The TAR Lazio found that this explanation was also supported by the opinion provided by AGCom during the Investigation (the “Opinion”). In the Court’s view, although the Decision extensively quoted the Opinion, the ICA did not actually give adequate weight to the AGCom’s views in assessing the lawfulness of the Operators’ conduct. Indeed, according to the Opinion, the repricing was a direct consequence of the first transition from a monthly to a four-week billing, rather than the result of the subsequent transition back to monthly billing that occurred after the entry into force of Law No. 172/2017. Accordingly, such repricing was related to a period falling outside the scope of the
Investigation, and could not be the basis for the Decision’s theory of harm. Moreover, the TAR Lazio referred to the AGCom’s view that price is not the only factor guiding consumers’ choice to migrate to a competing telecom operator. Other relevant elements are the price level of comparable offers, as well as non-pricing elements such as the services included in the offer. Accordingly, in the Court’s view, the Opinion established that the alleged anticompetitive purpose of the collusion, as established by the ICA – namely, the purported goal of limiting consumers’ mobility – was groundless.
Thirdly, the TAR Lazio referred to the AGCom’s view that in complex regulated markets, such as the electronic communications one, contacts and interactions among operators may often be necessary, e.g., in the context of technical panels aimed at understanding how to implement regulatory provisions. In this regard, according to the Opinion, the entry into force of the new legislation was an incentive for the Operators, as part of the same industry, to establish lawful contacts with each other.

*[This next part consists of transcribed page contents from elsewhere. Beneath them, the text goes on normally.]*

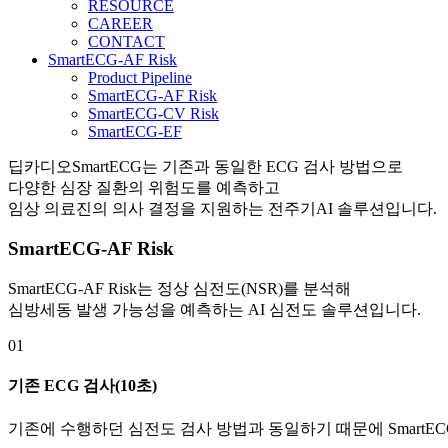
RESOURCE
CAREER
CONTACT
SmartECG-AF Risk
Product Pipeline
SmartECG-AF Risk
SmartECG-CV Risk
SmartECG-EF
딥카디오SmartECG는 기존과 동일한 ECG 검사 방법으로
다양한 심장 질환의 위험도를 예측하고
임상 의료진의 의사 결정을 지원하는 전주기AI 솔루션입니다.
SmartECG-AF Risk
SmartECG-AF Risk
는 정상 심전도(NSR)를 분석해
심방세동 발생 가능성을 예측하는
AI 심전도 솔루션
입니다.
01
기존 ECG 검사(10초)
기존에 수행하던 심전도 검사 방법과 동일하기 때문에 SmartE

Accordingly, the Court noted that the Opinion supported the alternative explanation put forward by the Operators, which the ICA had wrongly disregarded.

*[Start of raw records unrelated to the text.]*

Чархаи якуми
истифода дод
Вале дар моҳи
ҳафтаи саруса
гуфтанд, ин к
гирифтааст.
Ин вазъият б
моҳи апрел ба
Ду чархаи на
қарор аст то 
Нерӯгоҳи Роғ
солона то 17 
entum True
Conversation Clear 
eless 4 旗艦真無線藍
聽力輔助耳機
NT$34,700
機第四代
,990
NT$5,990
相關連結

Finally, the TAR Lazio noted that, notwithstanding the fact that the ICA had classified the Operators’ conduct as a restriction of competition by object (and, accordingly, deemed it unnecessary to examine its anticompetitive effects), the Opinion made clear that the transition to monthly billing did not have any effects with regard to consumers’ mobility.
[1] See ICA Decision of January 28, 2020, No. 28102, Case I820, Fatturazione mensile con rimodulazione tariffaria (the “Decision”), and TAR Lazio Judgments Nos. 8233, 8236, 8239 and 8240 of July 12, 2021. For a report of the Decision, see Cleary Gottlieb, Italian Competition Law Newsletter, January 2020.

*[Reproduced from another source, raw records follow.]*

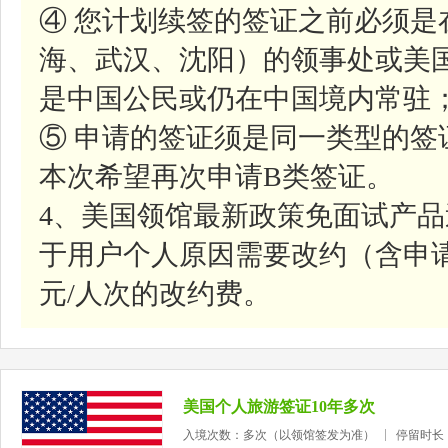
④ 您计划续签的签证之前必须是
海、武汉、沈阳）的领事处或美
是中国公民或仍在中国境内常驻
⑤ 申请的签证须是同一类型的签
本次希望再次申请B类签证。
4、美国领馆最新政策免面试产
于用户个人原因需要改约（含申请
元/人次的改约费。
美国个人旅游签证10年多次
入境次数：多次（以领馆签发为准）
停留时长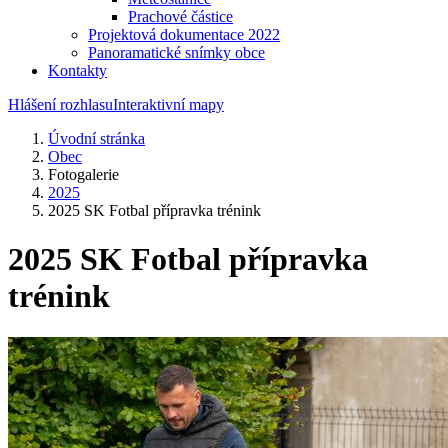
Prachové částice
Projektová dokumentace 2022
Panoramatické snímky obce
Kontakty
Hlášení rozhlasu
Interaktivní mapy
Úvodní stránka
Obec
Fotogalerie
2025
2025 SK Fotbal přípravka trénink
2025 SK Fotbal přípravka
trénink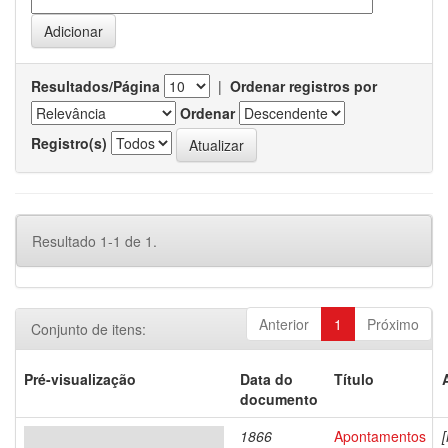
Resultados/Página
|
Ordenar registros por
Ordenar
Registro(s)
Resultado 1-1 de 1.
Anterior
1
Próximo
Conjunto de itens:
Pré-visualização
Data do
Título
documento
1866
Apontamentos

[2] For the sake of completeness, please note that in 2016 the ICA fined TIM, Wind and Vodafone for breach of Articles 20, 24 and 25 of the Italian Consumer Code. The ICA found the unilateral reduction of the billing period from 30 to 28 days to be an aggressive practice, since it was likely to limit the consumers’ freedom of choice and their right of withdrawal, thus resulting in an economic burden for all consumers who did not agree with this change (see ICA Decision of July 27, 2016, No. 26134, Case PS10246, Telecom-Rimodulazione piani tariffari 28 giorni; ICA Decision of July 27, 2016, No. 26135, Case PS10247, Wind-Rimodulazione piani tariffari 28 giorni; and ICA Decision of December 21, 2016, No. 26307, Case PS10497, Vodafone-Rimodulazione tariffaria da 30 a 28 giorni).
[3] See AGCom Resolution No. 121/17/CONS of March 15, 2017.
[4] See ICA Decision of April 11, 2018, No. 27112.
[5] See Guidelines on the method of setting pecuniary administrative fines pursuant to Article 15(1) of Law No. 287/90, §34.